Writing in the Jerusalem Post, the Middle East Forum's Steven J. Rosen and Daniel Pipes highlight some fundamental flaws in the mission of the United Nations Relief and Works Agency (UNRWA), the lead international organization responsible for aiding Palestinian Arab refugees.
UNRWA, which has been operating for 62 years, "does not work to settle refugees," Rosen and Pipes write. "Instead, by registering each day ever-more grandchildren and great-grandchildren who have never been displaced from their homes, or employment, artificially adding them to the tally of 'refugees,' it adds to [the] number of refugees aggrieved against Israel."
To further inflate the numbers, UNRWA insists that 2 million people who have been granted citizenship in Syria, Lebanon, and Jordan (who comprise 40 percent of UNRWA beneficiaries) are still "refugees."
As a result, Palestinian refugee numbers haven't declined due to resettlement and natural attrition as would normally happen. Instead, the number of refugees under UNRWA jurisdiction has soared from 750,000 in 1949 to 5 million.
"At this rate, UNRWA refugees will exceed 8 million by 2030 and 20 million by 2060, its camps and schools endlessly promoting the futile dream that these millions of descendants someday will 'return' to their ancestors' homes in Israel," Rosen and Pipes wrote.
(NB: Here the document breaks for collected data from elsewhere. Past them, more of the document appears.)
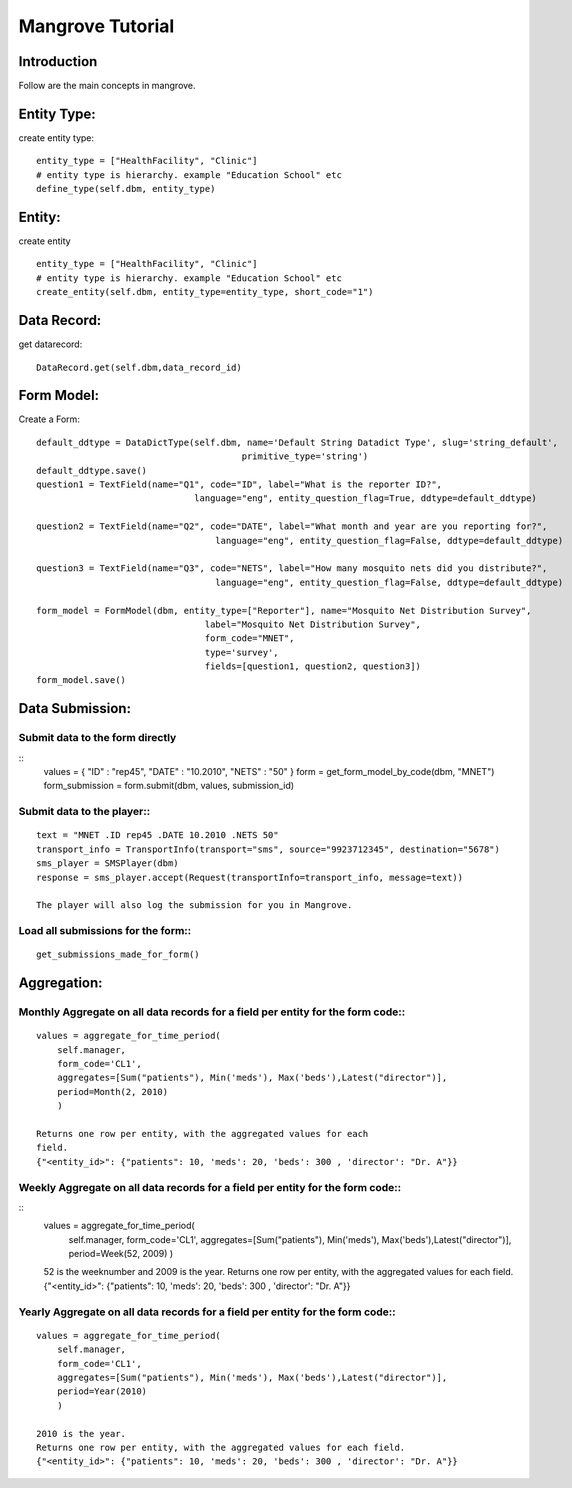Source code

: -----------------------
Mangrove Tutorial
-----------------------

Introduction
------------
Follow are the main concepts in mangrove.

Entity Type:
---------------
create entity type::

     entity_type = ["HealthFacility", "Clinic"]
     # entity type is hierarchy. example "Education School" etc
     define_type(self.dbm, entity_type)

Entity:
---------------
create entity ::

     entity_type = ["HealthFacility", "Clinic"]
     # entity type is hierarchy. example "Education School" etc
     create_entity(self.dbm, entity_type=entity_type, short_code="1")

Data Record:
---------------
get datarecord::

     DataRecord.get(self.dbm,data_record_id)


Form Model:
---------------
Create a Form::

    default_ddtype = DataDictType(self.dbm, name='Default String Datadict Type', slug='string_default',
                                           primitive_type='string')
    default_ddtype.save()
    question1 = TextField(name="Q1", code="ID", label="What is the reporter ID?",
                                  language="eng", entity_question_flag=True, ddtype=default_ddtype)

    question2 = TextField(name="Q2", code="DATE", label="What month and year are you reporting for?",
                                      language="eng", entity_question_flag=False, ddtype=default_ddtype)

    question3 = TextField(name="Q3", code="NETS", label="How many mosquito nets did you distribute?",
                                      language="eng", entity_question_flag=False, ddtype=default_ddtype)

    form_model = FormModel(dbm, entity_type=["Reporter"], name="Mosquito Net Distribution Survey",
                                    label="Mosquito Net Distribution Survey",
                                    form_code="MNET",
                                    type='survey',
                                    fields=[question1, question2, question3])
    form_model.save()

Data Submission:
---------------
Submit data to the form directly
++++++++++++++++++++++++++++++++
::
    values = { "ID" : "rep45", "DATE" : "10.2010", "NETS" : "50" }
    form = get_form_model_by_code(dbm, "MNET")
    form_submission = form.submit(dbm, values, submission_id)

Submit data to the player::
++++++++++++++++++++++++++++++++
::

    text = "MNET .ID rep45 .DATE 10.2010 .NETS 50"
    transport_info = TransportInfo(transport="sms", source="9923712345", destination="5678")
    sms_player = SMSPlayer(dbm)
    response = sms_player.accept(Request(transportInfo=transport_info, message=text))

    The player will also log the submission for you in Mangrove.

Load all submissions for the form::
++++++++++++++++++++++++++++++++
::

    get_submissions_made_for_form()

Aggregation:
---------------

Monthly Aggregate on all data records for a field per entity for the form code::
++++++++++++++++++++++++++++++++
::

    values = aggregate_for_time_period(
        self.manager,
        form_code='CL1',
        aggregates=[Sum("patients"), Min('meds'), Max('beds'),Latest("director")],
        period=Month(2, 2010)
        )

    Returns one row per entity, with the aggregated values for each
    field.
    {"<entity_id>": {"patients": 10, 'meds': 20, 'beds': 300 , 'director': "Dr. A"}}


Weekly Aggregate on all data records for a field per entity for the form code::
++++++++++++++++++++++++++++++++
::
    values = aggregate_for_time_period(
        self.manager,
        form_code='CL1',
        aggregates=[Sum("patients"), Min('meds'), Max('beds'),Latest("director")],
        period=Week(52, 2009)
        )

    52 is the weeknumber and 2009 is the year.
    Returns one row per entity, with the aggregated values for each field.
    {"<entity_id>": {"patients": 10, 'meds': 20, 'beds': 300 , 'director': "Dr. A"}}


Yearly Aggregate on all data records for a field per entity for the form code::
++++++++++++++++++++++++++++++++
::

    values = aggregate_for_time_period(
        self.manager,
        form_code='CL1',
        aggregates=[Sum("patients"), Min('meds'), Max('beds'),Latest("director")],
        period=Year(2010)
        )

    2010 is the year.
    Returns one row per entity, with the aggregated values for each field.
    {"<entity_id>": {"patients": 10, 'meds': 20, 'beds': 300 , 'director': "Dr. A"}}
But friends of Israel in the West encountered resistance from the Israeli government when they tried to defund UNRWA. Jerusalem sees a critical distinction between UNRWA's harmful activities and its role as a social-service agency that aids one-third of the population in the West Bank and 75 percent of those in Gaza. Without that funding, Israeli officials worry that Palestinian institutions would collapse and the military would have to enter hostile areas to run schools and hospitals.
The critical question, according to Rosen and Pipes, is how to maintain UNRWA's role as a social service provider without letting it create millions of new Palestinians dependent on international largesse. They suggest allowing Palestinians to receive UNRWA assistance without formally registering as refugees.
A more dire view of UNRWA's role comes from policy analysts Asaf Romirowsky and Nicole Brackman. In an op-ed for The Times of Israel, they write that "the United States, as the third largest donor to UNRWA, is an unwitting accessory in perpetuating a state of utter dependency in which the Palestinian upper class fobs off all economic responsibility onto the international community."
Romirowsky and Brackman add that supporting UNRWA "is a poor strategic choice for both sides. For Palestinians, it delays and stunts the growth and maturation of civil society and constructive nation-building; and for the Israelis, it legitimizes and enables those who would use UNRWA as a base for terrorist activities."